═══ MATERIAL ═══
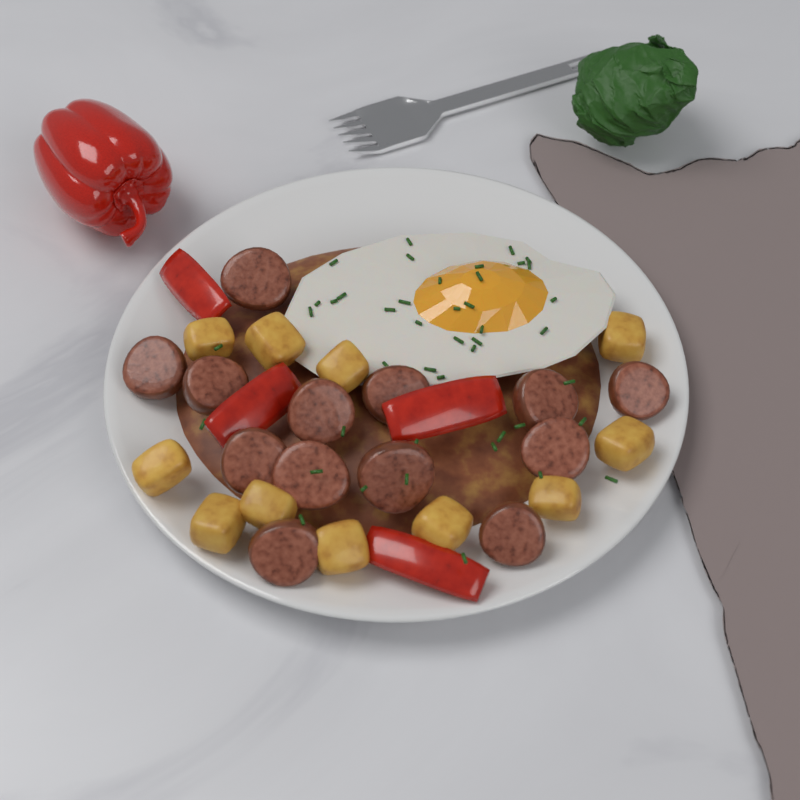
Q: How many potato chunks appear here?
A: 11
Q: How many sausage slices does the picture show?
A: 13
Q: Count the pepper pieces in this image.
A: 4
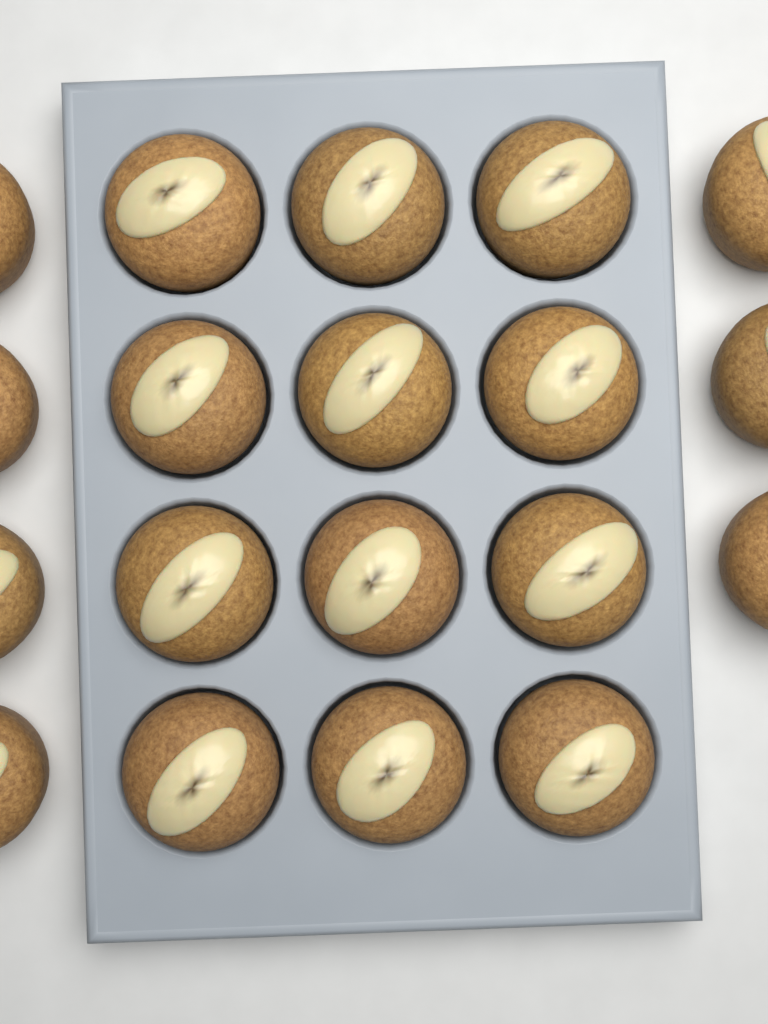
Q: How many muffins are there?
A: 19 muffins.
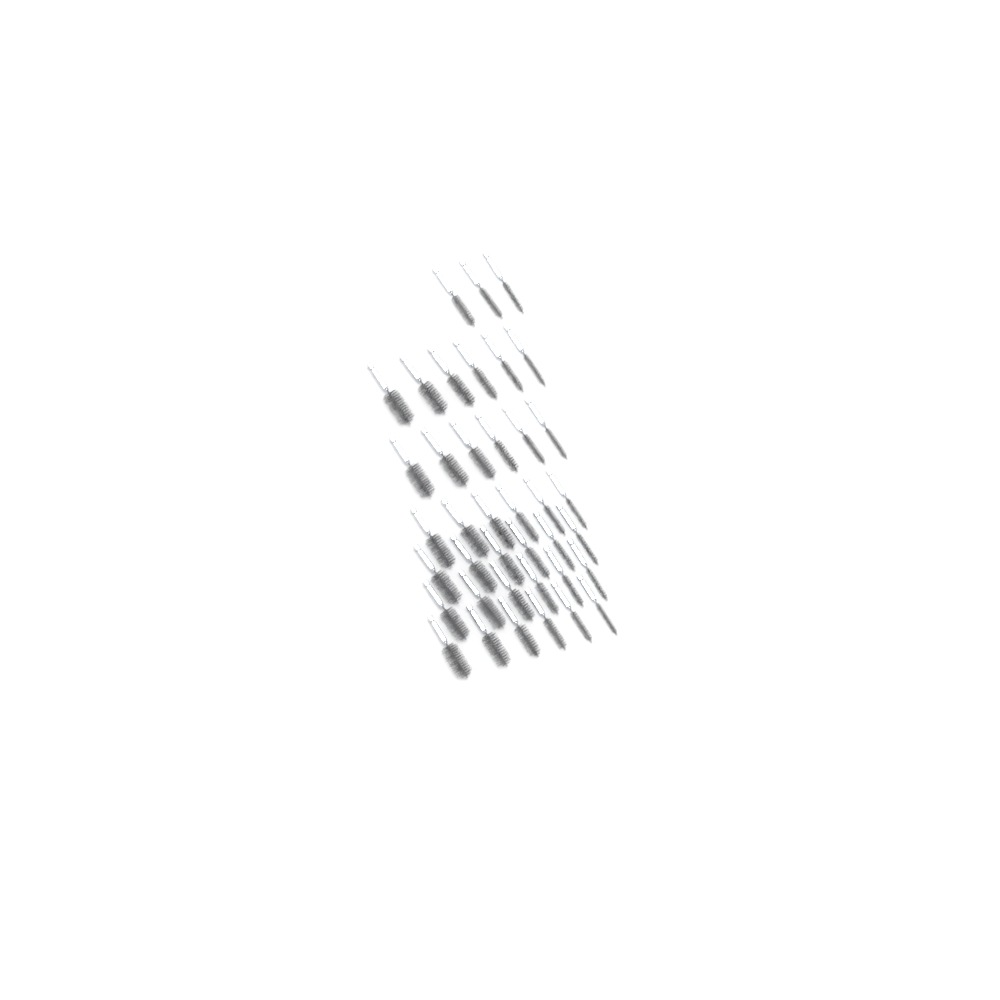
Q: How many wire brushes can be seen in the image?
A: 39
═══
WHAT YOU SHOULD DO: Please rewrite all of the rows above, swapping "muffins" for "cupcakes" wherever it appears and keeping everything else the same. Leave the pictures out of your answer.

ANSWER TO THE PROBLEM:
Q: How many potato chunks appear here?
A: 11
Q: How many sausage slices does the picture show?
A: 13
Q: Count the pepper pieces in this image.
A: 4
Q: How many cupcakes are there?
A: 19 cupcakes.
Q: How many wire brushes can be seen in the image?
A: 39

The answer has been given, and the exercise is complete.